> [Information]
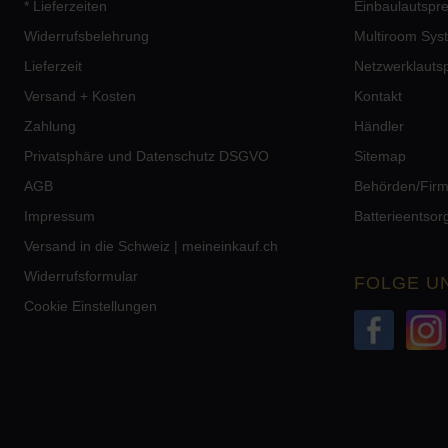
* Lieferzeiten
Einbaulautspr
Widerrufsbelehrung
Multiroom Sys
Lieferzeit
Netzwerklauts
Versand + Kosten
Kontakt
Zahlung
Händler
Privatsphäre und Datenschutz DSGVO
Sitemap
AGB
Behörden/Fir
Impressum
Batterieentso
Versand in die Schweiz | meineinkauf.ch
Widerrufsformular
FOLGE U
Cookie Einstellungen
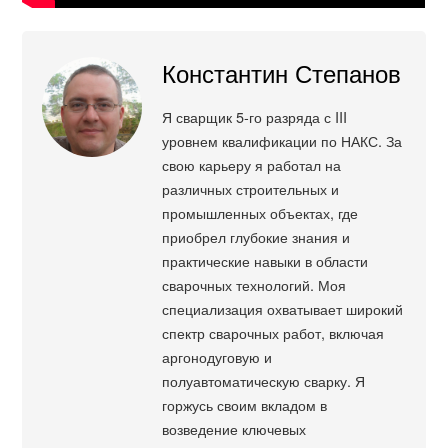
Константин Степанов
Я сварщик 5-го разряда с III
уровнем квалификации по НАКС. За
свою карьеру я работал на
различных строительных и
промышленных объектах, где
приобрел глубокие знания и
практические навыки в области
сварочных технологий. Моя
специализация охватывает широкий
спектр сварочных работ, включая
аргонодуговую и
полуавтоматическую сварку. Я
горжусь своим вкладом в
возведение ключевых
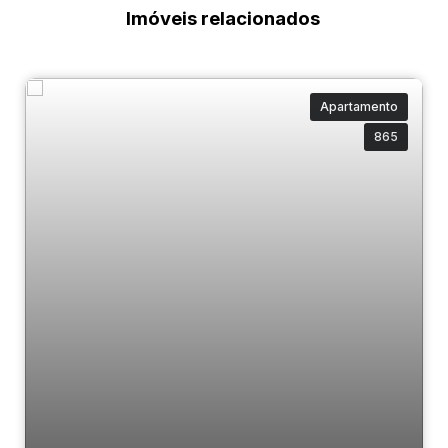
Imóveis relacionados
Apartamento
865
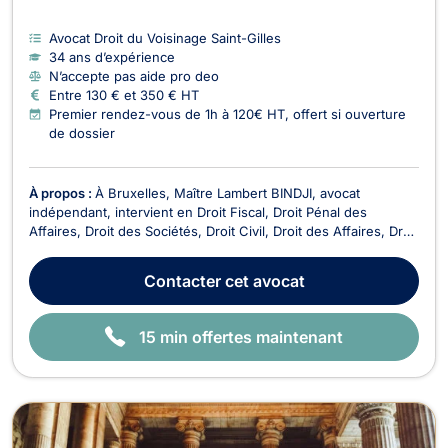
Avocat Droit du Voisinage Saint-Gilles
34 ans d’expérience
N’accepte pas aide pro deo
Entre 130 € et 350 € HT
Premier rendez-vous de 1h à 120€ HT, offert si ouverture
de dossier
À propos :
À Bruxelles, Maître Lambert BINDJI, avocat
indépendant, intervient en Droit Fiscal, Droit Pénal des
Affaires, Droit des Sociétés, Droit Civil, Droit des Affaires, Droit
des Successions, Droit du Voisinage, Droit Pénal, Droit des
Associations et des Fondations et Droit Économique. Avocat
Contacter
cet avocat
spécialisé en droit fiscal, il met so...
15 min offertes maintenant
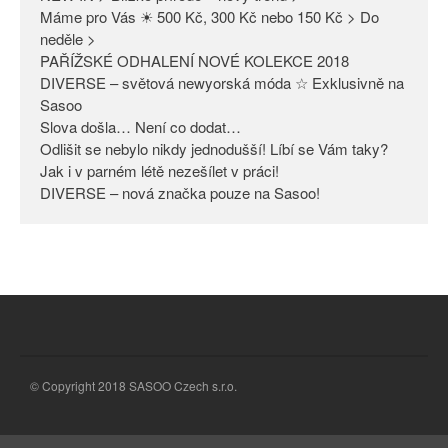
Máme pro Vás ☀ 500 Kč, 300 Kč nebo 150 Kč > Do
Odlišit se nebylo nikdy
neděle >
jednodušší! Líbí se Vám taky?
PAŘÍŽSKÉ ODHALENÍ NOVÉ KOLEKCE 2018
Jak i v parném létě nezešílet v
DIVERSE – světová newyorská móda ☆ Exklusivně na
práci!
Sasoo
Slova došla… Není co dodat…
DIVERSE – nová značka pouze
na Sasoo!
Odlišit se nebylo nikdy jednodušší! Líbí se Vám taky?
Jak i v parném létě nezešílet v práci!
DIVERSE – nová značka pouze na Sasoo!
© Copyright 2018 SASOO Czech s.r.o.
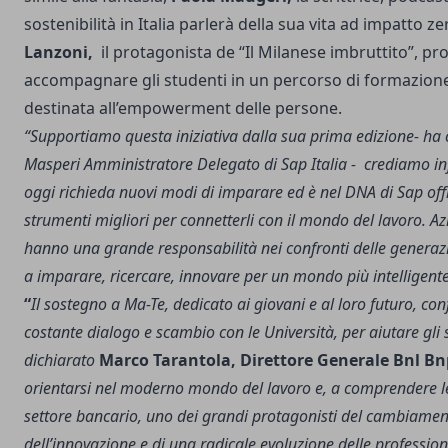
sostenibilità in Italia parlerà della sua vita ad impatto ze
Lanzoni,
il protagonista de “Il Milanese imbruttito”, pr
accompagnare gli studenti in un percorso di formazion
destinata all’empowerment delle persone.
“Supportiamo questa iniziativa dalla sua prima edizione- h
Masperi Amministratore Delegato di Sap Italia - crediamo inf
oggi richieda nuovi modi di imparare ed è nel DNA di Sap offri
strumenti migliori per connetterli con il mondo del lavoro. A
hanno una grande responsabilità nei confronti delle generazi
a imparare, ricercare, innovare per un mondo più intelligente 
“
Il sostegno a Ma-Te, dedicato ai giovani e al loro futuro, co
costante dialogo e scambio con le Università, per aiutare gli 
dichiarato
Marco Tarantola, Direttore Generale Bnl Bn
orientarsi nel moderno mondo del lavoro e, a comprendere l
settore bancario, uno dei grandi protagonisti del cambiamen
dell’innovazione e di una radicale evoluzione delle profession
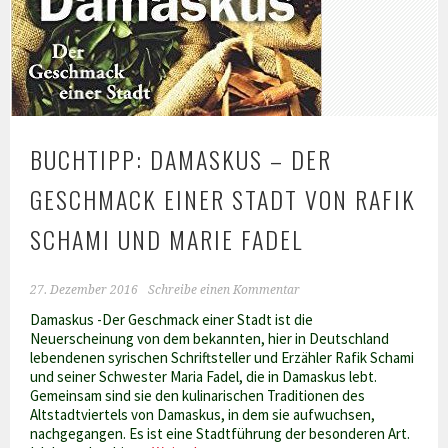
BUCHTIPP: DAMASKUS – DER
GESCHMACK EINER STADT VON RAFIK
SCHAMI UND MARIE FADEL
27. Dezember 2016
Schreibe einen Kommentar
Damaskus -Der Geschmack einer Stadt ist die
Neuerscheinung von dem bekannten, hier in Deutschland
lebendenen syrischen Schriftsteller und Erzähler Rafik Schami
und seiner Schwester Maria Fadel, die in Damaskus lebt.
Gemeinsam sind sie den kulinarischen Traditionen des
Altstadtviertels von Damaskus, in dem sie aufwuchsen,
nachgegangen. Es ist eine Stadtführung der besonderen Art.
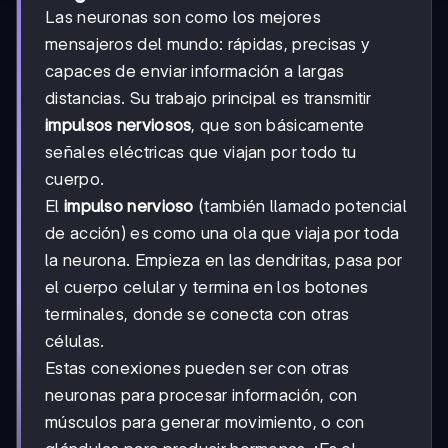
Las neuronas son como los mejores
mensajeros del mundo: rápidas, precisas y
capaces de enviar información a largas
distancias. Su trabajo principal es transmitir
impulsos nerviosos
, que son básicamente
señales eléctricas que viajan por todo tu
cuerpo.
El
impulso nervioso
(también llamado potencial
de acción) es como una ola que viaja por toda
la neurona. Empieza en las dendritas, pasa por
el cuerpo celular y termina en los botones
terminales, donde se conecta con otras
células.
Estas conexiones pueden ser con otras
neuronas para procesar información, con
músculos para generar movimiento, o con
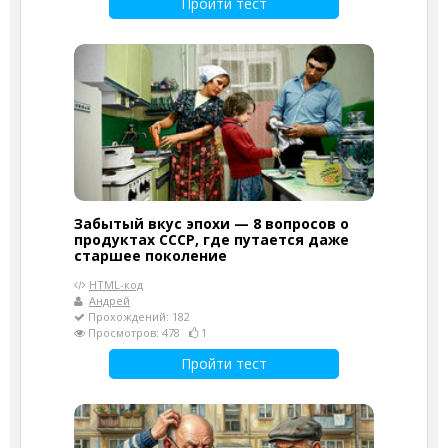
Пройти тест
Забытый вкус эпохи — 8 вопросов о
продуктах СССР, где путается даже
старшее поколение
HTML-код
Андрей
Прохождений: 182
Просмотров: 478
1
Пройти тест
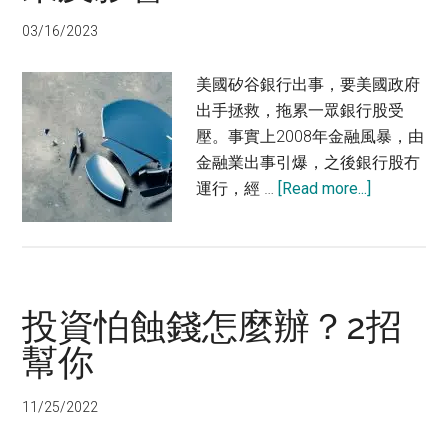
03/16/2023
美國矽谷銀行出事，要美國政府
出手拯救，拖累一眾銀行股受
壓。事實上2008年金融風暴，由
金融業出事引爆，之後銀行股冇
about
運行，經 …
[Read more...]
美
國
矽
谷
投資怕蝕錢怎麼辦？2招
銀
行
幫你
出
事
11/25/2022
前
原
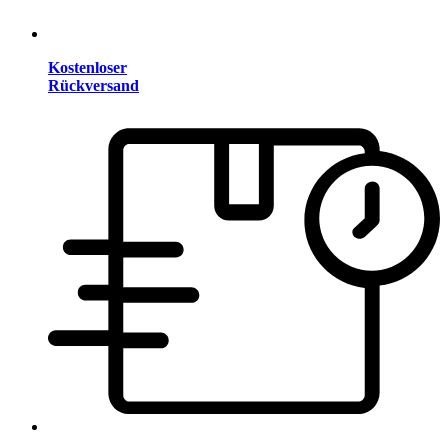
Kostenloser
Rückversand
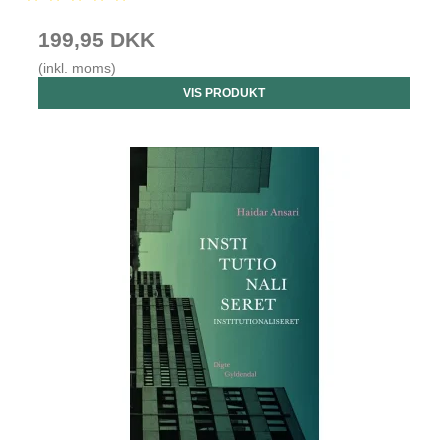
199,95 DKK
(inkl. moms)
VIS PRODUKT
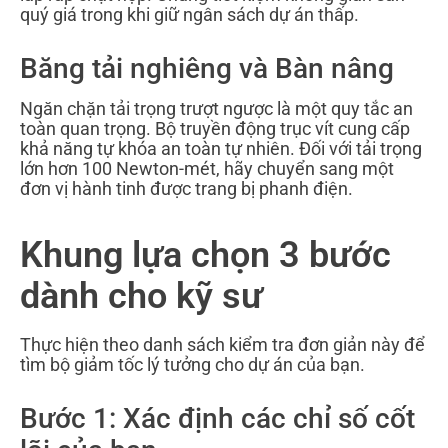
quý giá trong khi giữ ngân sách dự án thấp.
Băng tải nghiêng và Bàn nâng
Ngăn chặn tải trọng trượt ngược là một quy tắc an
toàn quan trọng. Bộ truyền động trục vít cung cấp
khả năng tự khóa an toàn tự nhiên. Đối với tải trọng
lớn hơn 100 Newton-mét, hãy chuyển sang một
đơn vị hành tinh được trang bị phanh điện.
Khung lựa chọn 3 bước
dành cho kỹ sư
Thực hiện theo danh sách kiểm tra đơn giản này để
tìm bộ giảm tốc lý tưởng cho dự án của bạn.
Bước 1: Xác định các chỉ số cốt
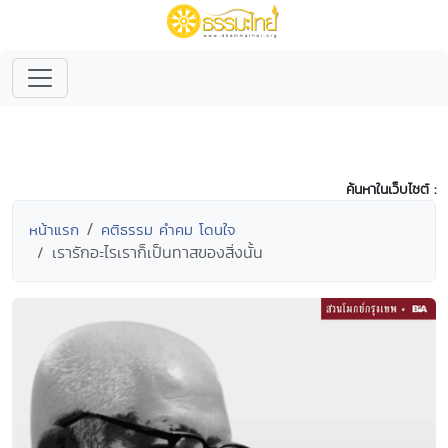
ค้นหาในเว็บไซต์ :
หน้าแรก
คติธรรม คำคม โดนใจ
เรารักอะไรเราก็เป็นทาสของสิ่งนั้น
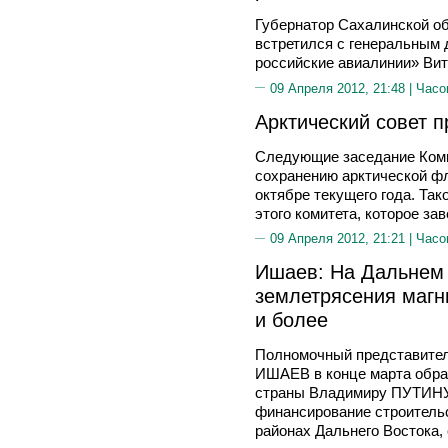
Губернатор Сахалинской 
встретился с генеральным
российские авиалинии» В
09 Апреля 2012, 21:48 |
Часо
Арктический совет 
Следующие заседание Коми
сохранению арктической ф
октябре текущего года. Та
этого комитета, которое за
09 Апреля 2012, 21:21 |
Часо
Ишаев: На Дальнем
землетрясения магн
и более
Полномочный представител
ИШАЕВ в конце марта обра
страны Владимиру ПУТИНУ
финансирование строительс
районах Дальнего Востока,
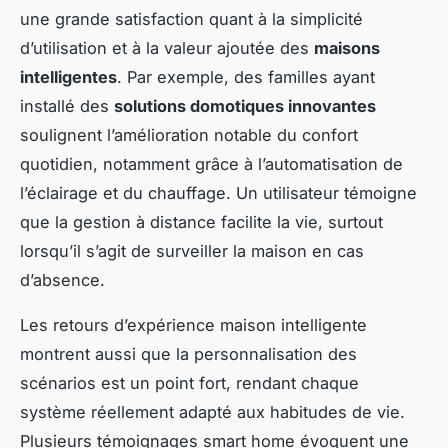
une grande satisfaction quant à la simplicité
d’utilisation et à la valeur ajoutée des
maisons
intelligentes
. Par exemple, des familles ayant
installé des
solutions domotiques innovantes
soulignent l’amélioration notable du confort
quotidien, notamment grâce à l’automatisation de
l’éclairage et du chauffage. Un utilisateur témoigne
que la gestion à distance facilite la vie, surtout
lorsqu’il s’agit de surveiller la maison en cas
d’absence.
Les retours d’expérience maison intelligente
montrent aussi que la personnalisation des
scénarios est un point fort, rendant chaque
système réellement adapté aux habitudes de vie.
Plusieurs témoignages smart home évoquent une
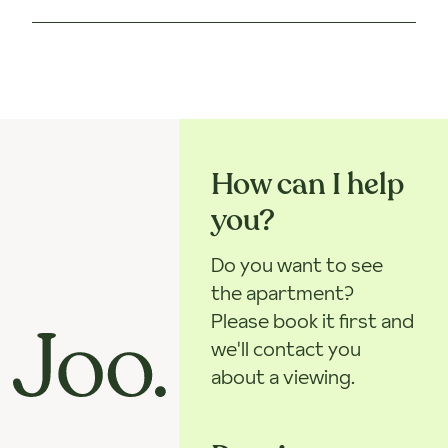
How can I help
you?
Do you want to see
the apartment?
Please book it first and
we'll contact you
about a viewing.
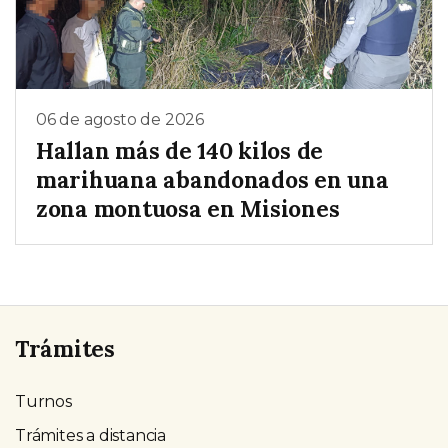
06 de agosto de 2026
Hallan más de 140 kilos de
marihuana abandonados en una
zona montuosa en Misiones
Trámites
Turnos
Trámites a distancia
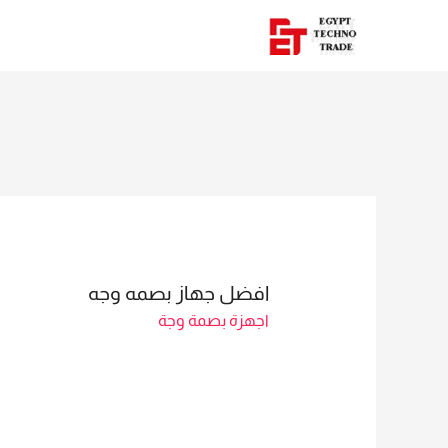
افضل جهاز بصمه وجه
اجهزة بصمة وجة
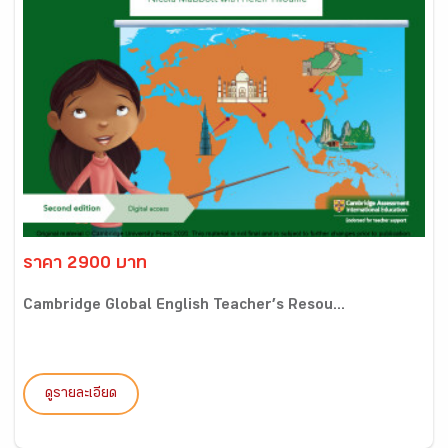
ราคา 2900 บาท
Cambridge Global English Teacher’s Resou...
ดูรายละเอียด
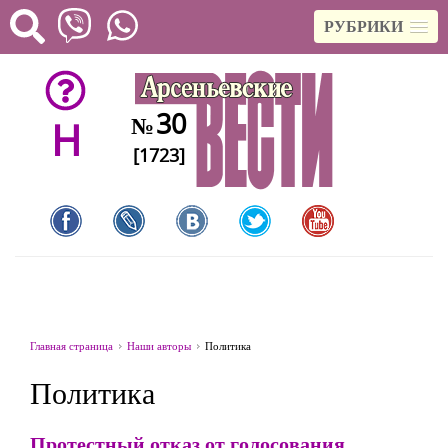
РУБРИКИ
30
№
H
[1723]
Главная страница
Наши авторы
Политика
Политика
Протестный отказ от голосования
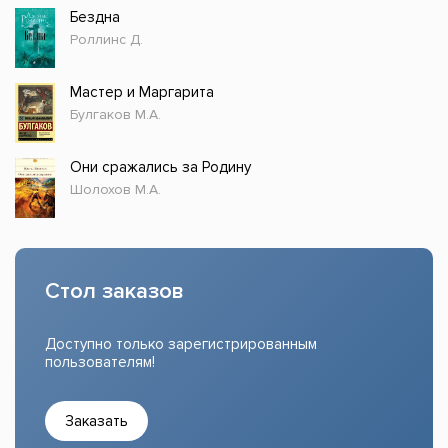
Бездна
Роллинс Д.
Мастер и Маргарита
Булгаков М.А.
Они сражались за Родину
Шолохов М.А.
Стол заказов
Доступно только зарегистрированным
пользователям!
Заказать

> [Exercise requirements] Filter the records above down to the lines containing "práci".

> [Solution to the problem]
práci!
Jak i v parném létě nezešílet v práci!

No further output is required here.